English Instructor at the Department of General Education
I study Korean in my free time. Lately, I have been particularly interested in neologisms (신조어). Studying neologisms has for me been a good way to learn about contemporary Korean culture and current affairs.
One rather controversial word I learned recently is 꼰대 (kkondae). While kkondae is not technically a neologism, its usage has become much more common in recent years, and with that its meaning has shifted. Decades ago, the word was used by youths to refer to older, usually male, figures like teachers or fathers. In recent years, its meaning has become more specific and it has come to carry quite negative connotations (어감). Today, if you hear a young person complaining about a kkondae, they are referring to an older person who arrogantly forces their (perhaps outdated) ideas onto others.
Many young people in Korea feel their opinions and lived experience is not respected by their elders. Many older people in Korea feel the younger generation fails to treat them with the appropriate amount of reverence. This is, of course, a serious issue. But that doesn’t stop young people from having some fun with it. Just google “꼰대” or it’s humorous and equally dismissive cousin “나 때는 말이야”, and you’ll find countless memes and comics centered on the theme.
Usually, words loaded with so much cultural baggage are difficult to translate. However, in the case of kkondae, there is an English word that provides an almost perfect match. That word is “boomer”. Just like kkondae, boomer did not originally carry the negative connotations that it does today. Boomer is short for “baby boomer”, and, according to Merriam-Webster dictionary, refers to “a person born in the U.S. following the end of World War II (usually considered to be in the years 1946-1964).” Also just like kkondae, boomer has come to carry negative connotations in recent years.

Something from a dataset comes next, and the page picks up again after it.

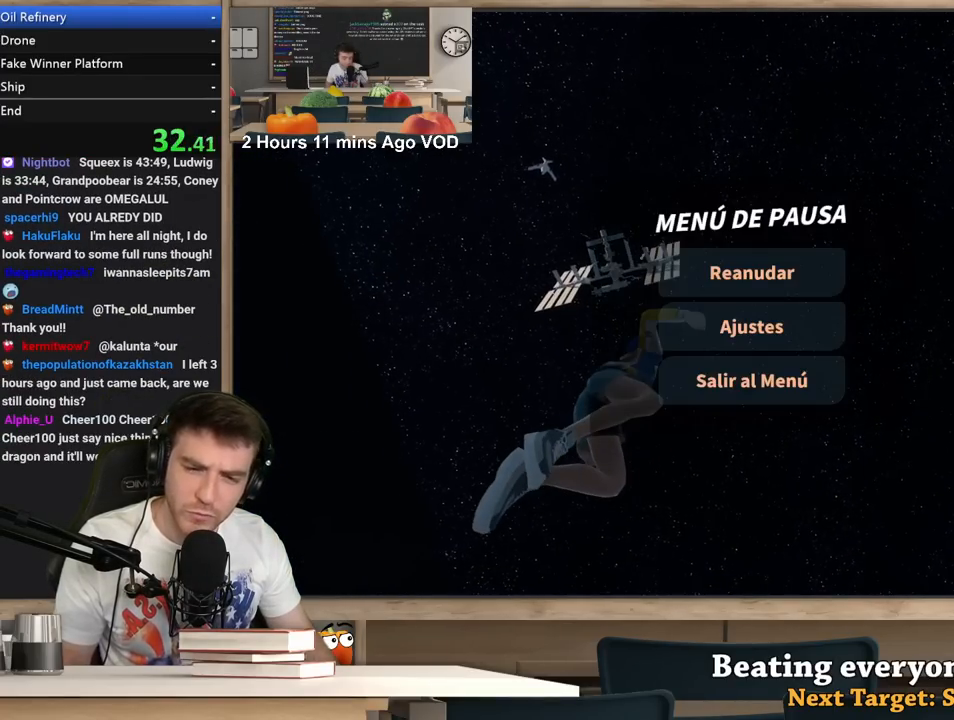
{"keys": [], "mouse": [], "events": []}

The similarities don’t stop there. Much like in Korea, young people in the U.S. often use memes to express their frustrations. Just as young Koreans disparage older folks with kkondae and “나 때는 말이야” memes, young Americans do the same with “Ok boomer" memes.
Credit: Elora Becker/The Occidental
As the cartoon above shows, saying “Ok boomer” is like saying “alright, whatever” to someone you feel has disrespected you or is acting unreasonably. It’s a shorter way of saying, “I’ve already heard you say that a million times, and I don’t need to hear it again.”

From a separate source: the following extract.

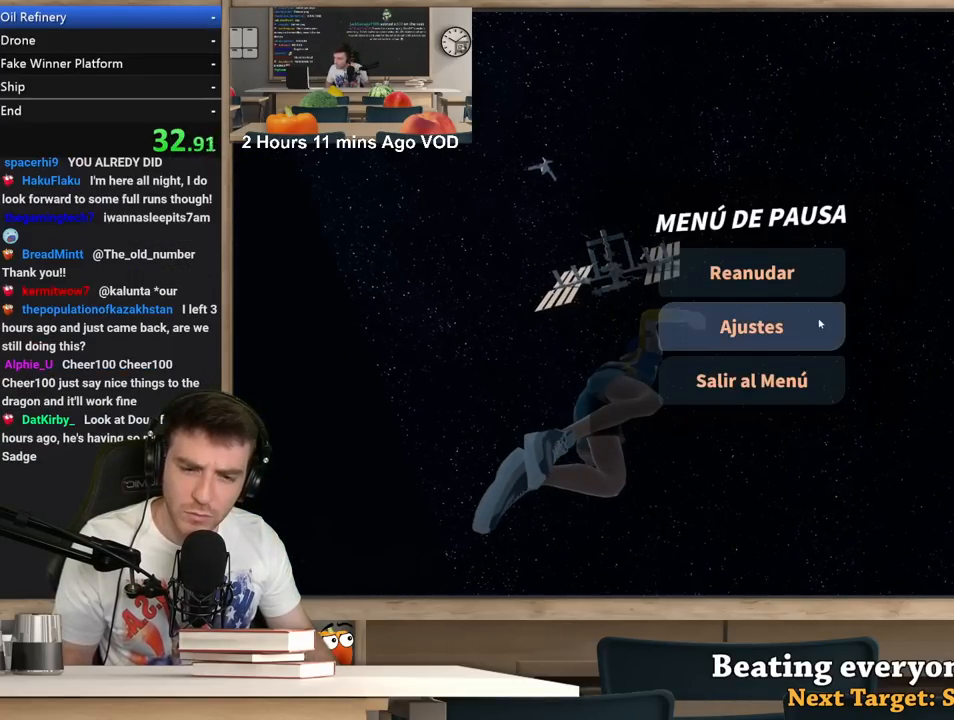
{"keys": [], "mouse": [], "events": [[350, "mouse_left", "down"], [400, "mouse_left", "up"]]}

The bigger question is, where does all this intergenerational hostility come from, and how do we solve it? I won’t pretend to know the answer. I only know that as with any disagreement, dialogue must be the starting point. Memes and comics are fun and can help us relieve stress and vent our frustrations, but it is important not to dismiss whole groups of people based only on age. I like to think about the elderly people in my life and reflect on how I am thankful for them (even if we sometimes can’t understand each other!) We’re all humans, after all—flawed always, lovely sometimes.